By the way, many x86 processors (that I worked on) snoop not only the instruction cache but also the pipeline, instruction window - the instructions that are currently in flight. So self modifying code will take effect the very next instruction. But, you are encouraged to use a serializing instruction like CPUID to ensure that your newly written code will be executed.

Answer 4

The CPU handles cache invalidation automatically, you don't have to do anything manually. Software can't reasonably predict what will or will not be in CPU cache at any point in time, so it's up to the hardware to take care of this. When the CPU saw that you modified data, it updated its various caches accordingly.

Answer 5

I just reached this page in one of my Search and want to share my knowledge on this area of Linux kernel!

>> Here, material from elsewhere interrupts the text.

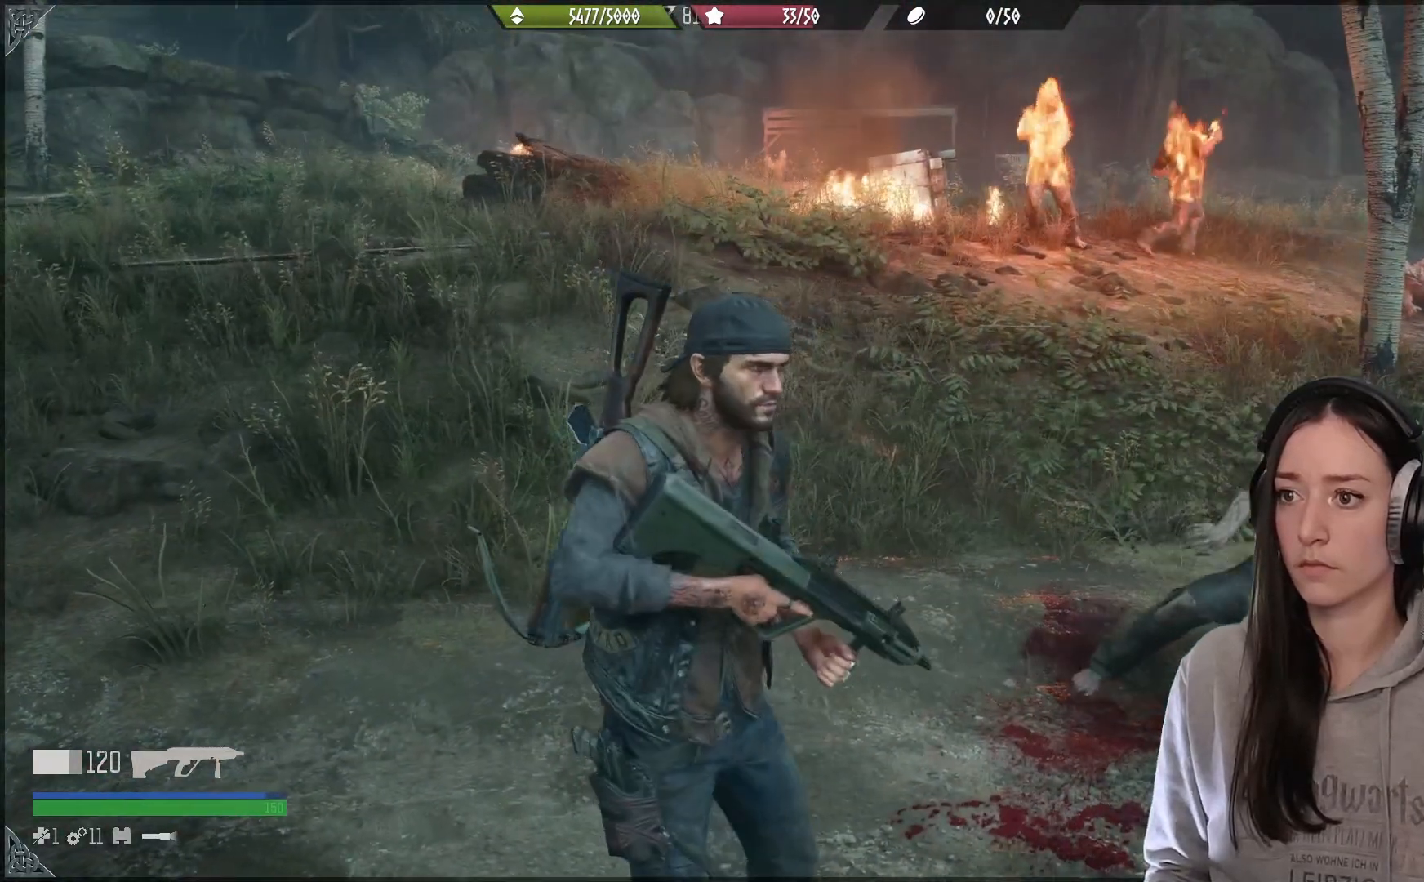
{"dt_ms": 500, "buttons": [], "left_stick": "center", "right_stick": "center", "events": []}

Your code executes as expected and there are no surprises for me here. The mmap() syscall and processor Cache coherency protocol does this trick for you. The flags "PROT_READ|PROT_WRITE|PROT_EXEC" asks the mmamp() to set the iTLB, dTLB of L1 Cache and TLB of L2 cache of this physical page correctly. This low level architecture specific kernel code does this differently depending on processor architecture(x86,AMD,ARM,SPARC etc...). Any kernel bug here will mess up your program!

This is just for explanation purpose. Assume that your system is not doing much and there are no process switches between between "a[0]=0b01000000;" and start of "printf("\n"):"... Also, assume that You have 1K of L1 iCache, 1K dCache in your processor and some L2 cache in the core, . (Now a days these are in the order of few MBs)

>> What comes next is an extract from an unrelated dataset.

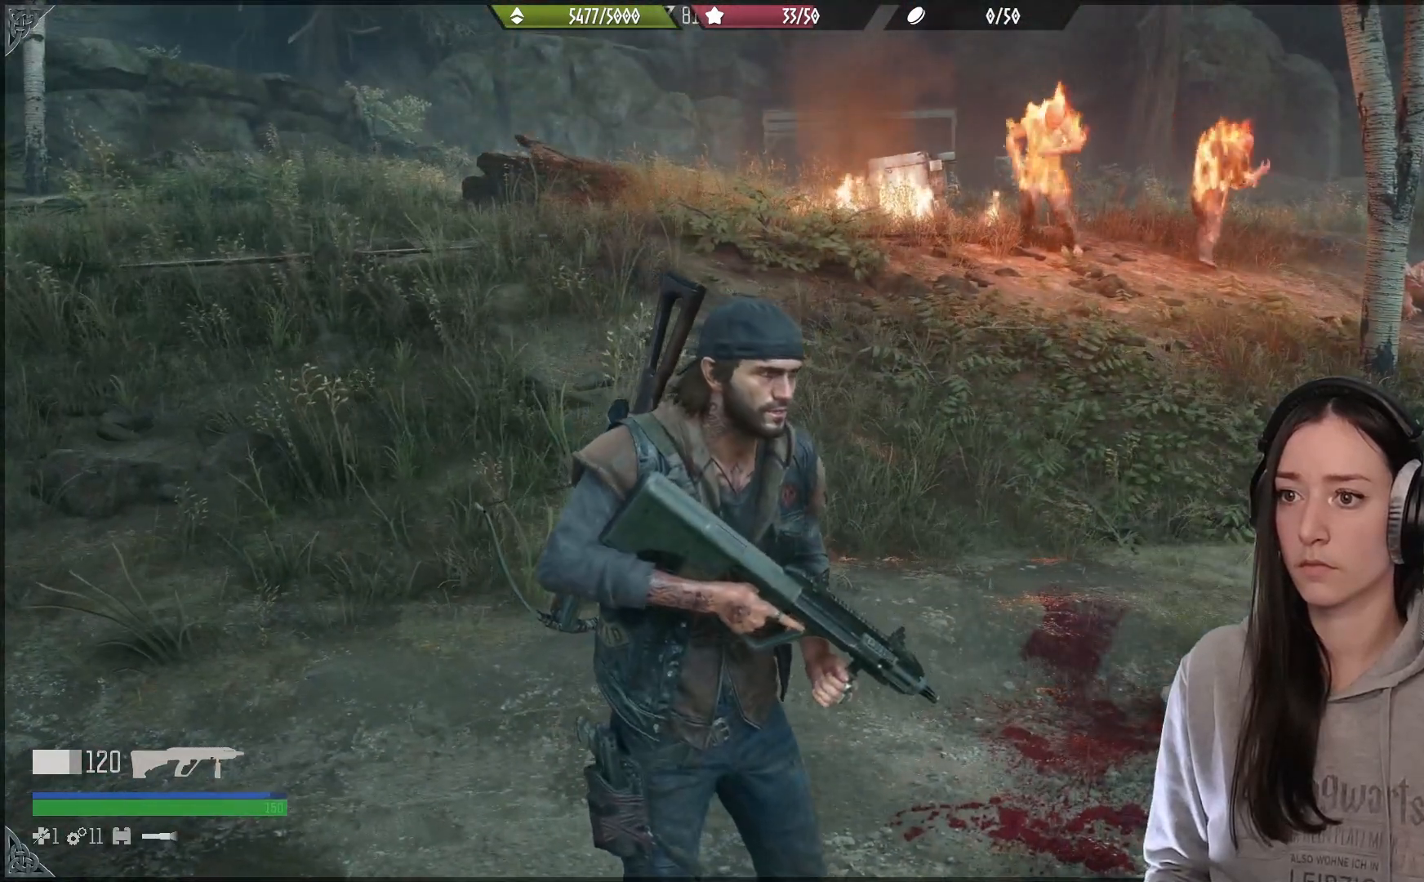
{"dt_ms": 500, "buttons": [], "left_stick": "center", "right_stick": "center", "events": [[217, "X", "down"], [333, "X", "up"]]}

1. mmap() sets up your virtual address space and iTLB1, dTLB1 and TLB2s.
2. "a[0]=0b01000000;" will actually Trap(H/W magic) into kernel code and your physical address will be setup and all Processor TLBs will be loaded by the kernel. Then, You will be back into user mode and your processor will actually Load 16 bytes(H/W magic a[0] to a[3]) into L1 dCache and L2 Cache. Processor will really go into Memory again, only when you refer a[4] and and so on(Ignore the prediction loading for now!). By the time you complete "a[7]=0b11000011;", Your processor had done 2 burst READs of 16 bytes each on the eternal Bus. Still no actual WRITEs into physical memory. All WRITEs are happening within L1 dCache(H/W magic, Processor knows) and L2 cache so for and the DIRTY bit is set for the Cache-line.
3. "a[3]++;" will have STORE Instruction in the Assembly code, but the Processor will store that only in L1 dCache&L2 and it will not go to Physical Memory.
4. Let's come to the function call "a()". Again the processor do the Instruction Fetch from L2 Cache into L1 iCache and so on.
5. Result of this user mode program will be the same on any Linux under any processor, due to correct implementation of low level mmap() syscall and Cache coherency protocol!
6. If You are writing this code under any embedded processor environment without OS assistance of mmap() syscall, you will find the problem you are expecting. This is because your are not using either H/W mechanism(TLBs) or software mechanism(memory barrier instructions).